Nous allons demander aux parlementaires de ne pas voter les amendements du gouvernement. Pour nous, si les amendements du gouvernement étaient votés la situation pourrait même empirer pour certains jeunes. Il faudra s'en justifier devant eux si la loi est définitivement votée et appliquée.

Vous dites qu'en France un SDF sur quatre est un ancien enfant placé. Vous l'avez été, que vous est-il arrivé ?

Je n'ai pas pu bénéficier de contrat jeune majeur puisque j'ai été placé dans le département des Yvelines qui n'en propose quasi plus.
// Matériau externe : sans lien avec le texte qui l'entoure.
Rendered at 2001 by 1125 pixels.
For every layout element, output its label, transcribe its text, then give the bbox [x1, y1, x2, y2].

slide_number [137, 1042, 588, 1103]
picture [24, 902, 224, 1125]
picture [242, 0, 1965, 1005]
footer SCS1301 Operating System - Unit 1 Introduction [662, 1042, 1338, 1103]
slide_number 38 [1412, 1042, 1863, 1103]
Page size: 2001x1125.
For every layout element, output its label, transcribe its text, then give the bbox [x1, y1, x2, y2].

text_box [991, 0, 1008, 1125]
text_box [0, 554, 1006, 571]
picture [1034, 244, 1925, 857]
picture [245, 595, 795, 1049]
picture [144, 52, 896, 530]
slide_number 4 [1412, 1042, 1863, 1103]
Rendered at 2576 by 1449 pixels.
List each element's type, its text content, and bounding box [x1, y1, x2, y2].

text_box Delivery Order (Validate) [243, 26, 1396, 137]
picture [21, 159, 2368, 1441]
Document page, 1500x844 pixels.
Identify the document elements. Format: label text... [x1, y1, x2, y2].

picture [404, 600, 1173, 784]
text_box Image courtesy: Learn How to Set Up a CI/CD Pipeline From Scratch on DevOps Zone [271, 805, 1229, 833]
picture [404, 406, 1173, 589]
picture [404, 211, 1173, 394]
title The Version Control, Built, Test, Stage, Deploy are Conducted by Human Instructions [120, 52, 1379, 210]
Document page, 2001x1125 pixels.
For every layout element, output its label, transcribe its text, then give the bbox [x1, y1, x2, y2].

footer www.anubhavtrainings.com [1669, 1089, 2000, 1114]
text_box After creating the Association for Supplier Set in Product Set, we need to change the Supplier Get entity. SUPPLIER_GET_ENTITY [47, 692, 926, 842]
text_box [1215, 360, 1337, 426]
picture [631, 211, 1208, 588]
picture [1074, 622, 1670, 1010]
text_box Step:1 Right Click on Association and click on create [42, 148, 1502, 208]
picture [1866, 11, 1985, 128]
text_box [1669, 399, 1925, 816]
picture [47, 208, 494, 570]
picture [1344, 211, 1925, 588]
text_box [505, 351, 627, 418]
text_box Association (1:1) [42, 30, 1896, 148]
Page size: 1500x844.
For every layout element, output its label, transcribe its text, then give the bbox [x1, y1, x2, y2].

Mais j'ai eu la chance d'être dans une dernière famille d'accueil qui m'a apporté énormément d'amour et qui dès le départ m'a dit que j'étais chez elle comme chez moi et que j'avais la possibilité d'y rester même si elle n'était plus payée pour cela. Cela a été d'une aide immense parce que sans cela j'aurais certainement rejoint les statistiques tragiques que l'on connaît. 40% des jeunes sans domicile fixe de 18 à 25 ans sont des anciens de l'aide social à l'enfance.

Est-ce qu'il y a des départements où les enfants placés s'en sortent mieux que d'autres ?

Il y a des départements où on s'en sort mieux que d'autres et c'est le problème du dispositif de la protection à l'enfance parce que c'est un peu la roulette russe en fonction du département où on est. On n'aura pas le même accompagnement puisque les départements sont souverains de la façon dont ils proposent cette aide. On assiste depuis quelques années à ce renvoi de balle entre l'Etat et les départements.